My father-in-law is not the sort of man to play games. Monopoly, for example, would be a complete mystery to Poppy. When Tracey’s family celebrates Christmas we all inevitably sit around a table and play Sevens or 500. Poppy’s idea of joining in is to let us.
So when I arrived home today and he met me at the back door by saying, “Tag!” I was, at first, a little confused.
The thing to know about Poppy is he loves being a grandfather. In fact, until today the only exception to Poppy’s complete boycott of any sort of social interaction through fun stuff has been when one of his granddaughters makes him a pretend cup of tea while he watches the football. And he pretends to drink it. Plus, which is a real surprise for Tracey, he smiles while he pretends to drink it.
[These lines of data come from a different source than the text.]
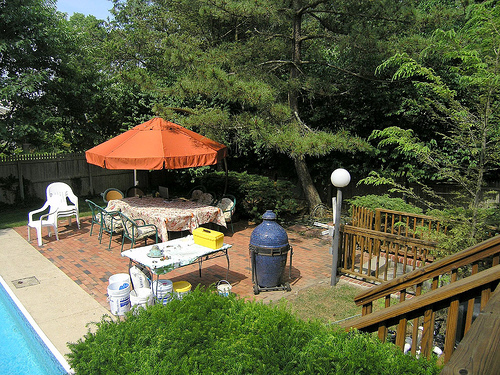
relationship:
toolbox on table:
[186, 227, 223, 250] [118, 227, 233, 299]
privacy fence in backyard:
[0, 150, 150, 205] [24, 148, 475, 358]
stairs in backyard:
[336, 231, 498, 369] [13, 154, 378, 370]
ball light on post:
[327, 164, 354, 194] [329, 187, 346, 287]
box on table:
[190, 225, 225, 251] [135, 237, 268, 279]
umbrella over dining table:
[86, 116, 228, 170] [95, 190, 229, 243]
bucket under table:
[106, 279, 133, 317] [116, 232, 236, 297]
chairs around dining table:
[84, 191, 172, 251] [101, 189, 227, 239]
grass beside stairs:
[288, 279, 369, 323] [358, 227, 498, 364]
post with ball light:
[330, 190, 346, 285] [328, 166, 353, 190]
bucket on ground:
[105, 279, 134, 317] [2, 192, 434, 373]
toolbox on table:
[191, 226, 225, 250] [116, 229, 232, 291]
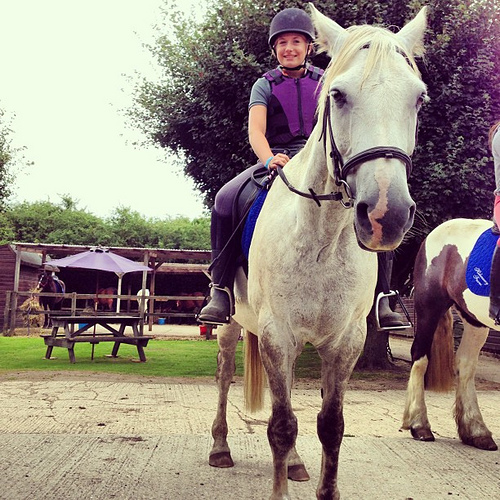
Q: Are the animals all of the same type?
A: Yes, all the animals are horses.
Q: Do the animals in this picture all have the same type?
A: Yes, all the animals are horses.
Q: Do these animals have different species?
A: No, all the animals are horses.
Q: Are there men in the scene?
A: No, there are no men.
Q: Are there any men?
A: No, there are no men.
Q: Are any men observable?
A: No, there are no men.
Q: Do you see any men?
A: No, there are no men.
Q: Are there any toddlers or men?
A: No, there are no men or toddlers.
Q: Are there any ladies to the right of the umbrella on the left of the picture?
A: Yes, there is a lady to the right of the umbrella.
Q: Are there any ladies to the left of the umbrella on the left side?
A: No, the lady is to the right of the umbrella.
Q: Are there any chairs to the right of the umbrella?
A: No, there is a lady to the right of the umbrella.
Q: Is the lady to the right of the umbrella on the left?
A: Yes, the lady is to the right of the umbrella.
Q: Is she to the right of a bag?
A: No, the lady is to the right of the umbrella.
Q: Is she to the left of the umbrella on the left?
A: No, the lady is to the right of the umbrella.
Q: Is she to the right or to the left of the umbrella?
A: The lady is to the right of the umbrella.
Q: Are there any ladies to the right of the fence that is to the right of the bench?
A: Yes, there is a lady to the right of the fence.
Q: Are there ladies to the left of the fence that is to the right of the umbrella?
A: No, the lady is to the right of the fence.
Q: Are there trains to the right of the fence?
A: No, there is a lady to the right of the fence.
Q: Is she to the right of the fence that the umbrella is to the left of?
A: Yes, the lady is to the right of the fence.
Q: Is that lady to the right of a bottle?
A: No, the lady is to the right of the fence.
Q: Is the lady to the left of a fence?
A: No, the lady is to the right of a fence.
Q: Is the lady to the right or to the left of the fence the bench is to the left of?
A: The lady is to the right of the fence.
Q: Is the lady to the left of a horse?
A: No, the lady is to the right of a horse.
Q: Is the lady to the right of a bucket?
A: Yes, the lady is to the right of a bucket.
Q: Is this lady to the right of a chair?
A: No, the lady is to the right of a bucket.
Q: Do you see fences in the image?
A: Yes, there is a fence.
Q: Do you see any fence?
A: Yes, there is a fence.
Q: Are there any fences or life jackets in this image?
A: Yes, there is a fence.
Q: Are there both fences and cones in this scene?
A: No, there is a fence but no cones.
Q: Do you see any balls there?
A: No, there are no balls.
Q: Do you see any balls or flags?
A: No, there are no balls or flags.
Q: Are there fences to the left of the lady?
A: Yes, there is a fence to the left of the lady.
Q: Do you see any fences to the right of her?
A: No, the fence is to the left of the lady.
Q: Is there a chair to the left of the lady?
A: No, there is a fence to the left of the lady.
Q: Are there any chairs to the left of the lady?
A: No, there is a fence to the left of the lady.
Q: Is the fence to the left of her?
A: Yes, the fence is to the left of a lady.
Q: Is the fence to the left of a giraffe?
A: No, the fence is to the left of a lady.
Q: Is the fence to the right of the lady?
A: No, the fence is to the left of the lady.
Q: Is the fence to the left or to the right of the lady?
A: The fence is to the left of the lady.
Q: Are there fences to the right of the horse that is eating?
A: Yes, there is a fence to the right of the horse.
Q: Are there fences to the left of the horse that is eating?
A: No, the fence is to the right of the horse.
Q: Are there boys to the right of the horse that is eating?
A: No, there is a fence to the right of the horse.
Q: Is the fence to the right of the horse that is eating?
A: Yes, the fence is to the right of the horse.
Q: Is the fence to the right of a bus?
A: No, the fence is to the right of the horse.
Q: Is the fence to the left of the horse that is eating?
A: No, the fence is to the right of the horse.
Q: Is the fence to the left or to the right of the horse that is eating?
A: The fence is to the right of the horse.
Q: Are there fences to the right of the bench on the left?
A: Yes, there is a fence to the right of the bench.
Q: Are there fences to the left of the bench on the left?
A: No, the fence is to the right of the bench.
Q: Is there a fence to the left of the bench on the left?
A: No, the fence is to the right of the bench.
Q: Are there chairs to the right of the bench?
A: No, there is a fence to the right of the bench.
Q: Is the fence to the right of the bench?
A: Yes, the fence is to the right of the bench.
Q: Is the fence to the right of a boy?
A: No, the fence is to the right of the bench.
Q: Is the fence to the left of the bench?
A: No, the fence is to the right of the bench.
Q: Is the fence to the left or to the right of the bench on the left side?
A: The fence is to the right of the bench.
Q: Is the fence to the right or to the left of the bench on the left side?
A: The fence is to the right of the bench.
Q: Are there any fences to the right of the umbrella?
A: Yes, there is a fence to the right of the umbrella.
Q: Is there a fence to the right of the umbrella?
A: Yes, there is a fence to the right of the umbrella.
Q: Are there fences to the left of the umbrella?
A: No, the fence is to the right of the umbrella.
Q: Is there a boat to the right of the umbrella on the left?
A: No, there is a fence to the right of the umbrella.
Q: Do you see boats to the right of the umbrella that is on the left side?
A: No, there is a fence to the right of the umbrella.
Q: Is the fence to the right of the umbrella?
A: Yes, the fence is to the right of the umbrella.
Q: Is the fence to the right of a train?
A: No, the fence is to the right of the umbrella.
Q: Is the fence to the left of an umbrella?
A: No, the fence is to the right of an umbrella.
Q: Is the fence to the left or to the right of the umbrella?
A: The fence is to the right of the umbrella.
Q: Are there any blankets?
A: Yes, there is a blanket.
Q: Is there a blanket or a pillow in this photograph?
A: Yes, there is a blanket.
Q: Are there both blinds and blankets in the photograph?
A: No, there is a blanket but no blinds.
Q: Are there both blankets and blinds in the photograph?
A: No, there is a blanket but no blinds.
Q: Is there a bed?
A: No, there are no beds.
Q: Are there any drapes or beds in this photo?
A: No, there are no beds or drapes.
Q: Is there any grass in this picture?
A: Yes, there is grass.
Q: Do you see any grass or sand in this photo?
A: Yes, there is grass.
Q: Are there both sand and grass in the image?
A: No, there is grass but no sand.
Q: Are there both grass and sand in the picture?
A: No, there is grass but no sand.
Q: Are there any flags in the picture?
A: No, there are no flags.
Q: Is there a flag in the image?
A: No, there are no flags.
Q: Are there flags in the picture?
A: No, there are no flags.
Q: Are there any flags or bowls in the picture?
A: No, there are no flags or bowls.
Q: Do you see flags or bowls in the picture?
A: No, there are no flags or bowls.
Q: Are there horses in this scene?
A: Yes, there is a horse.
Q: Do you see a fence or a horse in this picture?
A: Yes, there is a horse.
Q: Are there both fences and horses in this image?
A: Yes, there are both a horse and a fence.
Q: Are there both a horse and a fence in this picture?
A: Yes, there are both a horse and a fence.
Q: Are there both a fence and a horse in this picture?
A: Yes, there are both a horse and a fence.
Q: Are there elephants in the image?
A: No, there are no elephants.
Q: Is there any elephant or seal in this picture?
A: No, there are no elephants or seals.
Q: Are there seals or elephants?
A: No, there are no elephants or seals.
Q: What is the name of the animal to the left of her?
A: The animal is a horse.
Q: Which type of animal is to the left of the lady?
A: The animal is a horse.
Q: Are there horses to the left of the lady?
A: Yes, there is a horse to the left of the lady.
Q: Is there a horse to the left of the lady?
A: Yes, there is a horse to the left of the lady.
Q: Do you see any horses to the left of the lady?
A: Yes, there is a horse to the left of the lady.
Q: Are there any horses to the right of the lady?
A: No, the horse is to the left of the lady.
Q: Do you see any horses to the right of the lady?
A: No, the horse is to the left of the lady.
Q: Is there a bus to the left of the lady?
A: No, there is a horse to the left of the lady.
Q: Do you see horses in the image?
A: Yes, there is a horse.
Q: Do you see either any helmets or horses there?
A: Yes, there is a horse.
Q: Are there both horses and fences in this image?
A: Yes, there are both a horse and a fence.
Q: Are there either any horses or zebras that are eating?
A: Yes, the horse is eating.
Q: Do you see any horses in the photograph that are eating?
A: Yes, there is a horse that is eating.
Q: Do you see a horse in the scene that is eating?
A: Yes, there is a horse that is eating.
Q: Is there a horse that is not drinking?
A: Yes, there is a horse that is eating.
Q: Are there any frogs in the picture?
A: No, there are no frogs.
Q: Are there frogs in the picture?
A: No, there are no frogs.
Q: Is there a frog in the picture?
A: No, there are no frogs.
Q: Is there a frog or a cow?
A: No, there are no frogs or cows.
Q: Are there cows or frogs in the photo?
A: No, there are no frogs or cows.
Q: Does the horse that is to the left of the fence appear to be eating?
A: Yes, the horse is eating.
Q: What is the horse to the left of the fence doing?
A: The horse is eating.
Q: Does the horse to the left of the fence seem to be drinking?
A: No, the horse is eating.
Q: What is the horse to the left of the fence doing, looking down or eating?
A: The horse is eating.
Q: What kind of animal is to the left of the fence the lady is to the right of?
A: The animal is a horse.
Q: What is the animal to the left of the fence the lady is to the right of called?
A: The animal is a horse.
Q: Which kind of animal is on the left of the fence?
A: The animal is a horse.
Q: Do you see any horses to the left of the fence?
A: Yes, there is a horse to the left of the fence.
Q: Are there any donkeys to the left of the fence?
A: No, there is a horse to the left of the fence.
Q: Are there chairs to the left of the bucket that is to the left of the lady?
A: No, there is a horse to the left of the bucket.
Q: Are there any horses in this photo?
A: Yes, there is a horse.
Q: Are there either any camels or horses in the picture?
A: Yes, there is a horse.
“Who the hell are you?” Tracey has jokingly asked him on more than one occasion. She swears she has no recollection of him ever smiling when she was growing up. “You know, if I handed him a teacup without any actual coffee in it he’d have thought I was simple.”
So needless to say, the idea that Poppy now wanted me to chase him through the house and tag him back seemed a little odd. I knew he was looking after our kids until I got home while Tracey went out for a photo shoot, but that didn’t seem to be an answer. I was just trying to make sense of it when, behind him, Miss1 appeared wearing nothing but a singlet.
“She did a poo and took her nappy off,” Poppy explained. “Unfortunately, not in that order. Tag,” he added again as he walked out the door. “You’re it.”
And then he smiled. Only this time I don’t think it was because one of his granddaughters had made him something special. Or maybe it was.